▶ **Teks Bacaan**
Kamis, 18 Maret 2010

Program Pengorganisasian Buruh Kontrak & Outsorcing


Oleh: L. Gathot Widyanata

Isu buruh kontrak dan outsorcing (pengerahan sebagian pekerjaan dalam proses produksi kepada perusahaan pengerah tenaga kerja yang menyediakan buruhnya) adalah isu paling mengemuka yang patus diperhatikan serius.

Sistem buruh kontrak dan outsorcing adalah akal perusahaan untuk mengejar efesiensi yang sudah berjalan beberapa tahun belakangan ini. Namun praktek sistem kerja ini marak khususnya setelah disahkan UU No. 13 tahun 2003.

Menjadi buruh kontrak dan outsorcing beban yang ditanggung adalah kehilangan keamanan kerja (job security) karena setiap saat mereka bisa diberhentikan

Disamping itu, buruh kontrak dan outsorcing miskin akses pada hak- hak normatif kerja jaminan sosial, lingkungan kerja yang sehat dan nyaman dan juga mengalami pengurangan upah dan insentif lainnya.

Buruh kontrak dan outsorcing adalah produk ”reformasi hukum perburuhan” yang paling kasat mata, dan praktis menjadi momok yang paling ditakuti buruh saat ini.

▶ **Data yang Diberikan**

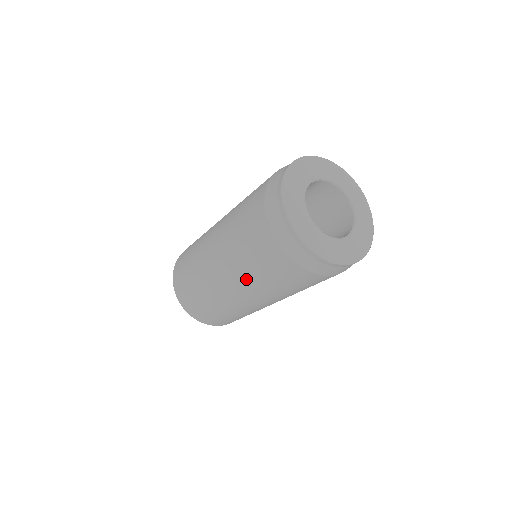
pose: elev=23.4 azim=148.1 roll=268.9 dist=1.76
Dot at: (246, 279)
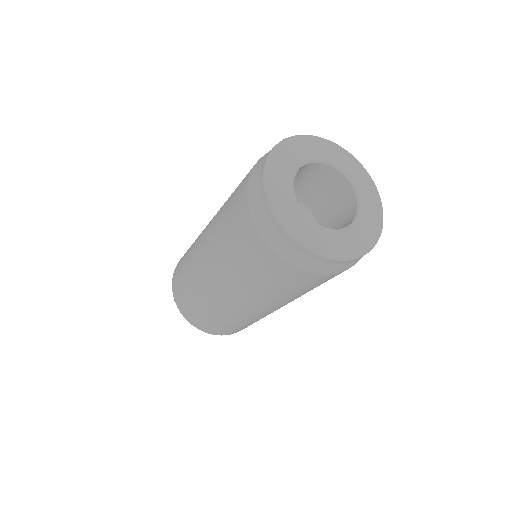
Dot at: (282, 301)
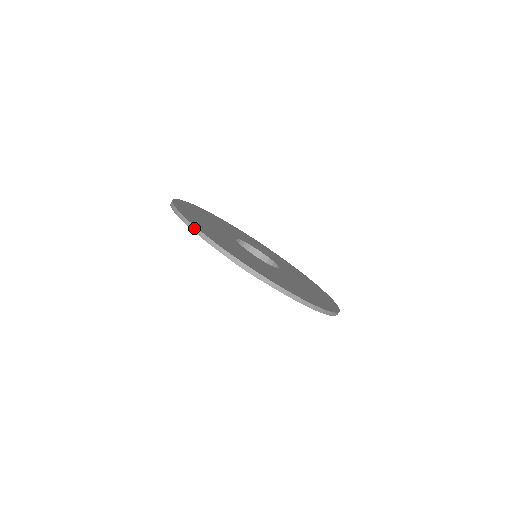
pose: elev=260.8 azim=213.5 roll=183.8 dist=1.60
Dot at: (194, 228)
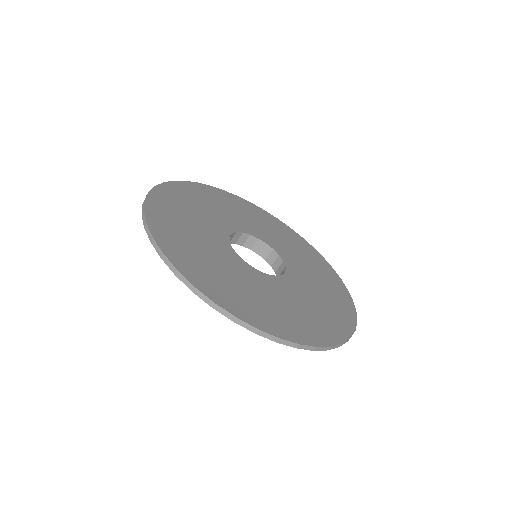
Dot at: (143, 211)
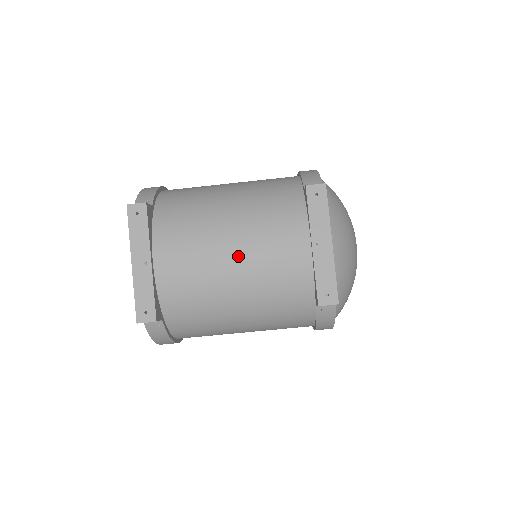
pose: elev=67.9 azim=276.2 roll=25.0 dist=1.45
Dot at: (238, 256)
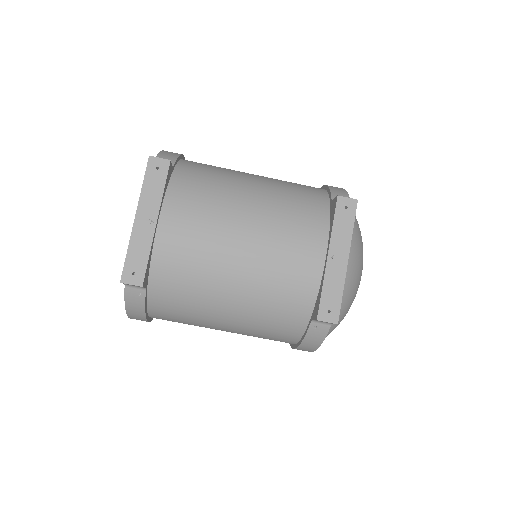
Dot at: (249, 245)
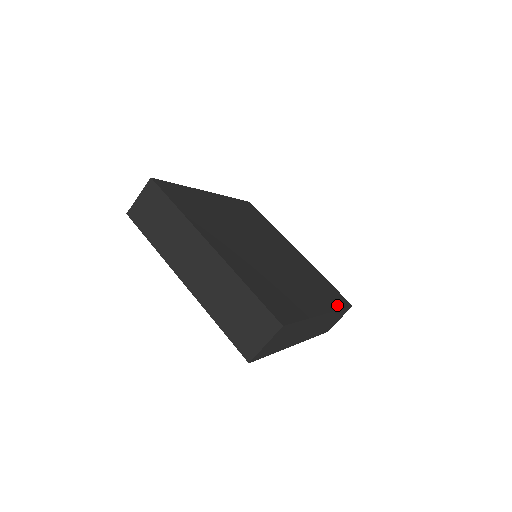
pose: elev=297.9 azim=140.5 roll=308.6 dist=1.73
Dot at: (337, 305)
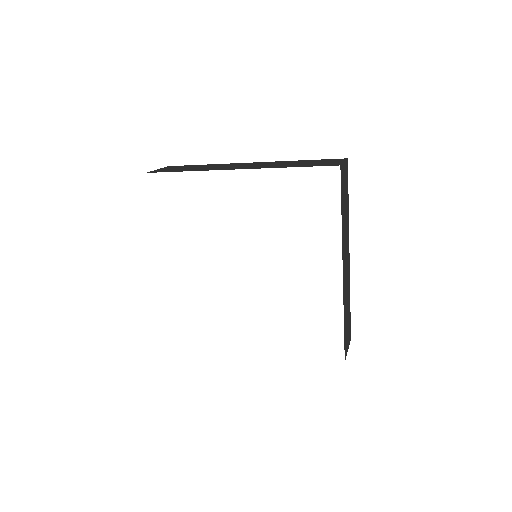
Dot at: occluded
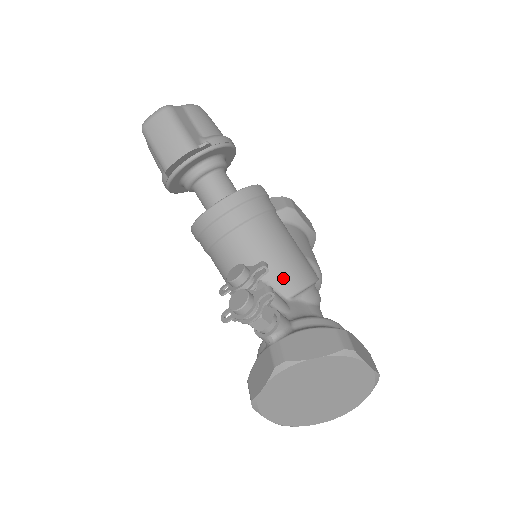
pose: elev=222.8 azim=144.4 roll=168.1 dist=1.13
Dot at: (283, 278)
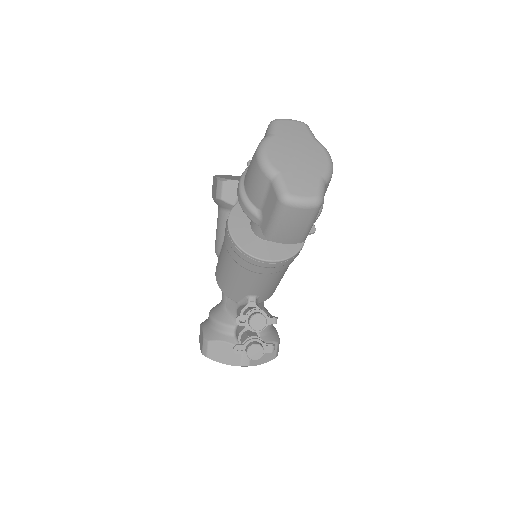
Dot at: (268, 295)
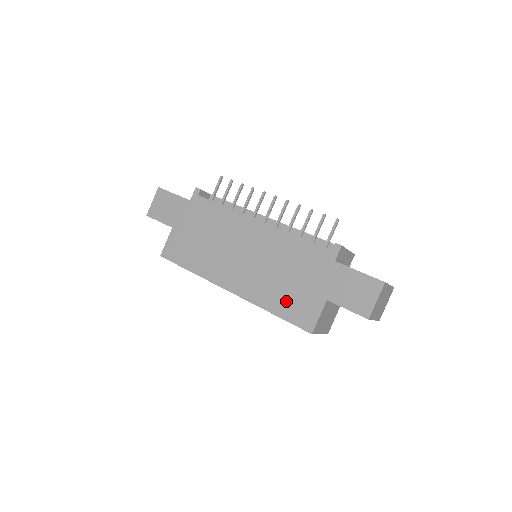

▶ **Tugas yang Dikerjakan**
Perbarui bagian teks tentang buruh kontrak antara "Program Pengorganisasian Buruh" dan "13 tahun 2003.", termasuk kedua batas itu, dengan mengganti "akal" menjadi "siasat".

▶ **Jawaban Latihan**
Program Pengorganisasian Buruh Kontrak & Outsorcing


Oleh: L. Gathot Widyanata

Isu buruh kontrak dan outsorcing (pengerahan sebagian pekerjaan dalam proses produksi kepada perusahaan pengerah tenaga kerja yang menyediakan buruhnya) adalah isu paling mengemuka yang patus diperhatikan serius.

Sistem buruh kontrak dan outsorcing adalah siasat perusahaan untuk mengejar efesiensi yang sudah berjalan beberapa tahun belakangan ini. Namun praktek sistem kerja ini marak khususnya setelah disahkan UU No. 13 tahun 2003.